RECORDS SUPPLIED START

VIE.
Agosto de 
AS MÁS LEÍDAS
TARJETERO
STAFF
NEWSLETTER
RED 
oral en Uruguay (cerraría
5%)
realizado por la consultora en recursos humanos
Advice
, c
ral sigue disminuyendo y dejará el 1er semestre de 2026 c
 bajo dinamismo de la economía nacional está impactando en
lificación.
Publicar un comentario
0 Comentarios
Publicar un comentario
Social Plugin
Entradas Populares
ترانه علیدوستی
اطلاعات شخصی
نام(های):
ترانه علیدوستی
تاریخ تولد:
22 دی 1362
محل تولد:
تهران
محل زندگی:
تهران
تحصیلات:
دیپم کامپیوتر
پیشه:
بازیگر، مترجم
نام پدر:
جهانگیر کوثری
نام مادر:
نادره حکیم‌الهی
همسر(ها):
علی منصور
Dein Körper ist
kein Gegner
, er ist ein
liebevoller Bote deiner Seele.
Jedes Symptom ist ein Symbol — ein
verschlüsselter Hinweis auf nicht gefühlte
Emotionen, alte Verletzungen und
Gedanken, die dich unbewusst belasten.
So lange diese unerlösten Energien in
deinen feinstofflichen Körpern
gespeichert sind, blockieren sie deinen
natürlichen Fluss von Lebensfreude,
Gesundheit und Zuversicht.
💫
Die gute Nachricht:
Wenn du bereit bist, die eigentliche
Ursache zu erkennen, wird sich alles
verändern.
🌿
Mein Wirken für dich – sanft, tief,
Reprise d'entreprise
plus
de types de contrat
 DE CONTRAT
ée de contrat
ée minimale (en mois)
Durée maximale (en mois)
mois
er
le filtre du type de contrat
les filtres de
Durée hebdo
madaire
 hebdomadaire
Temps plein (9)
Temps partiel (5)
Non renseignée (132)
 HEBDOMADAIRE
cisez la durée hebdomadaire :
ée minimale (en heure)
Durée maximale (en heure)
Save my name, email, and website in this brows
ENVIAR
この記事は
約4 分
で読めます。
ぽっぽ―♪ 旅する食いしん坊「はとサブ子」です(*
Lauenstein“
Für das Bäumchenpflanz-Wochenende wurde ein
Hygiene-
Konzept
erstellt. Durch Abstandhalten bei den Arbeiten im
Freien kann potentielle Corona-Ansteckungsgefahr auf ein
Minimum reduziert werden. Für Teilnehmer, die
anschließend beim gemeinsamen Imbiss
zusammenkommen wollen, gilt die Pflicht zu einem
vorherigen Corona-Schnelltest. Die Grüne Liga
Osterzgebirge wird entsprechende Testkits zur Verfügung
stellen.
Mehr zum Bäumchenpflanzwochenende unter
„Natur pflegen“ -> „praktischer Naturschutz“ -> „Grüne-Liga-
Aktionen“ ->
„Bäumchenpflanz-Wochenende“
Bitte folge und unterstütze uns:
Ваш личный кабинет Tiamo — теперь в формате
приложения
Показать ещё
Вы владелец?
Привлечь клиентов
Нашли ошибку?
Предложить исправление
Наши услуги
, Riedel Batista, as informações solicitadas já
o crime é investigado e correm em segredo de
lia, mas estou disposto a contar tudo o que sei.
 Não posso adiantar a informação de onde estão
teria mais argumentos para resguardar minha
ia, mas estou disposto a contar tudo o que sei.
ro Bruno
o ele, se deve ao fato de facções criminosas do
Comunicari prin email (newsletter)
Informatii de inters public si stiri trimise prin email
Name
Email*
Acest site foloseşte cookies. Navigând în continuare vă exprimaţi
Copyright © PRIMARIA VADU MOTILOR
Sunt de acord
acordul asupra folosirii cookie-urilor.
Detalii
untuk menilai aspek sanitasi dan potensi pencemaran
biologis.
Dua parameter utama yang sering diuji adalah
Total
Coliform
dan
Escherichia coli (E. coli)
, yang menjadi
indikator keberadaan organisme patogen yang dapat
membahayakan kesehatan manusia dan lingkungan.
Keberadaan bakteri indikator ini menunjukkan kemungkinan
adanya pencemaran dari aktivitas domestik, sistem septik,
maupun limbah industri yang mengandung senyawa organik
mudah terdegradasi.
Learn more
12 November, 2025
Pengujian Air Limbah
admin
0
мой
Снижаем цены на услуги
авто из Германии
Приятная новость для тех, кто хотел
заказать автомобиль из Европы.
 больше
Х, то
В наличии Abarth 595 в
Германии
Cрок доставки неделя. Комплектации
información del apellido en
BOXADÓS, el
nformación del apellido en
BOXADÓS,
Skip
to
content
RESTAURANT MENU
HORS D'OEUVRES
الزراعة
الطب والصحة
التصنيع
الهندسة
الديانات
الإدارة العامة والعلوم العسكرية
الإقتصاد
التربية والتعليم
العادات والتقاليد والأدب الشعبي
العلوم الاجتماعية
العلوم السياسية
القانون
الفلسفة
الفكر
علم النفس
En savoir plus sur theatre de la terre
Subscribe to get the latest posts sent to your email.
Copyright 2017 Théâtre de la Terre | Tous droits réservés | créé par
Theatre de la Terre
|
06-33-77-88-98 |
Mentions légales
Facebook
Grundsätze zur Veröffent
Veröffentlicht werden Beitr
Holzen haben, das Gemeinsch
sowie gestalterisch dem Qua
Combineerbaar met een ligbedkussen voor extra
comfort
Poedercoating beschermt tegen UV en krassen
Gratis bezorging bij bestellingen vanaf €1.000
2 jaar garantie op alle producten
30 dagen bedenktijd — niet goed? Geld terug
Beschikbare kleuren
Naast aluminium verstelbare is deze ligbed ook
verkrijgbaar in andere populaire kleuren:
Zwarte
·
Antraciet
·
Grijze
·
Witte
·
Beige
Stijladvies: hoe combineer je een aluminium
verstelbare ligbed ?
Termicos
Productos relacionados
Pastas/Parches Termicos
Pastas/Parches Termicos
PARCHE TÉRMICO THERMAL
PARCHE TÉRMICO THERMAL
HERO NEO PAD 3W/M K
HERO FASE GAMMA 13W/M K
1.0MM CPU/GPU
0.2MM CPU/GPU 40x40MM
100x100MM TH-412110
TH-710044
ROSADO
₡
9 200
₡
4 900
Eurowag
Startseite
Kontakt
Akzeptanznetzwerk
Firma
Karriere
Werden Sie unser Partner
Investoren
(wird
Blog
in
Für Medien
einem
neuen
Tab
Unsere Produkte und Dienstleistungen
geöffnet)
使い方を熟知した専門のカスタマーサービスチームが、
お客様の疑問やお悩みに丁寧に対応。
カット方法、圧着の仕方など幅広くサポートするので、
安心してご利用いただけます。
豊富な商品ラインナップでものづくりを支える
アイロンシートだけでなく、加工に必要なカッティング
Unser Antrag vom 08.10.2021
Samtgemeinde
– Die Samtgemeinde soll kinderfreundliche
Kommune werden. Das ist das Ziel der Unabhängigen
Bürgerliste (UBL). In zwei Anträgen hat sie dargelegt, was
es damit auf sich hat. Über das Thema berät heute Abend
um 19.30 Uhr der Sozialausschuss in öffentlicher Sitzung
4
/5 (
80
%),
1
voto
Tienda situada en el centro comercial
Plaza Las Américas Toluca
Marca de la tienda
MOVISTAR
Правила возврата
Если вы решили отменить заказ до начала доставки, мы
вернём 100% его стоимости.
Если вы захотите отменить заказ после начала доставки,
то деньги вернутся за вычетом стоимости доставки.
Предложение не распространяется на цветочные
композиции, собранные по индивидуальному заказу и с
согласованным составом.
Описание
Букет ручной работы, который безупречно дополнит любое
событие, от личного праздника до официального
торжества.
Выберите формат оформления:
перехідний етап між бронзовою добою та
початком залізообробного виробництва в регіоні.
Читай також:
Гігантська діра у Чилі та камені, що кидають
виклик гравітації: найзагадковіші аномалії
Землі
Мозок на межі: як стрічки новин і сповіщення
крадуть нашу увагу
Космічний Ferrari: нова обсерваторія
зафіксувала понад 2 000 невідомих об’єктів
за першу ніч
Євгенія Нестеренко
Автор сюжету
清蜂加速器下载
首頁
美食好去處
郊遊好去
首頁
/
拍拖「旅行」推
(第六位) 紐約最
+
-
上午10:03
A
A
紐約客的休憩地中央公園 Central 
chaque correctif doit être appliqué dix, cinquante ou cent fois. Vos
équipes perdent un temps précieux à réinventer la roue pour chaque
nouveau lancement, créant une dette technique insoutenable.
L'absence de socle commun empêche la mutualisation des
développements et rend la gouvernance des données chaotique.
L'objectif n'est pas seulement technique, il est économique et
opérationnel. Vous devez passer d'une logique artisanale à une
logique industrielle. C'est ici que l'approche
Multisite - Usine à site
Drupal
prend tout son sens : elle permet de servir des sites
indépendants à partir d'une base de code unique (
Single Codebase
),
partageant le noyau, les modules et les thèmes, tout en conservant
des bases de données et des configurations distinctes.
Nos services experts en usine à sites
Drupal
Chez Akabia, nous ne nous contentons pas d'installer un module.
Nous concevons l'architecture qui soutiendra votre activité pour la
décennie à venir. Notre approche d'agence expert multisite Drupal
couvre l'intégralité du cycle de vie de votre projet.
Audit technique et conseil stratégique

RECORDS SUPPLIED END

PROMPT:
Retype the entries above exactly, but only from the line containing "使い方を熟知した専門のカスタマーサービスチームが、" through the line containing "Если вы решили", both included.

RESPONSE BELOW:
使い方を熟知した専門のカスタマーサービスチームが、
お客様の疑問やお悩みに丁寧に対応。
カット方法、圧着の仕方など幅広くサポートするので、
安心してご利用いただけます。
豊富な商品ラインナップでものづくりを支える
アイロンシートだけでなく、加工に必要なカッティング
Unser Antrag vom 08.10.2021
Samtgemeinde
– Die Samtgemeinde soll kinderfreundliche
Kommune werden. Das ist das Ziel der Unabhängigen
Bürgerliste (UBL). In zwei Anträgen hat sie dargelegt, was
es damit auf sich hat. Über das Thema berät heute Abend
um 19.30 Uhr der Sozialausschuss in öffentlicher Sitzung
4
/5 (
80
%),
1
voto
Tienda situada en el centro comercial
Plaza Las Américas Toluca
Marca de la tienda
MOVISTAR
Правила возврата
Если вы решили отменить заказ до начала доставки, мы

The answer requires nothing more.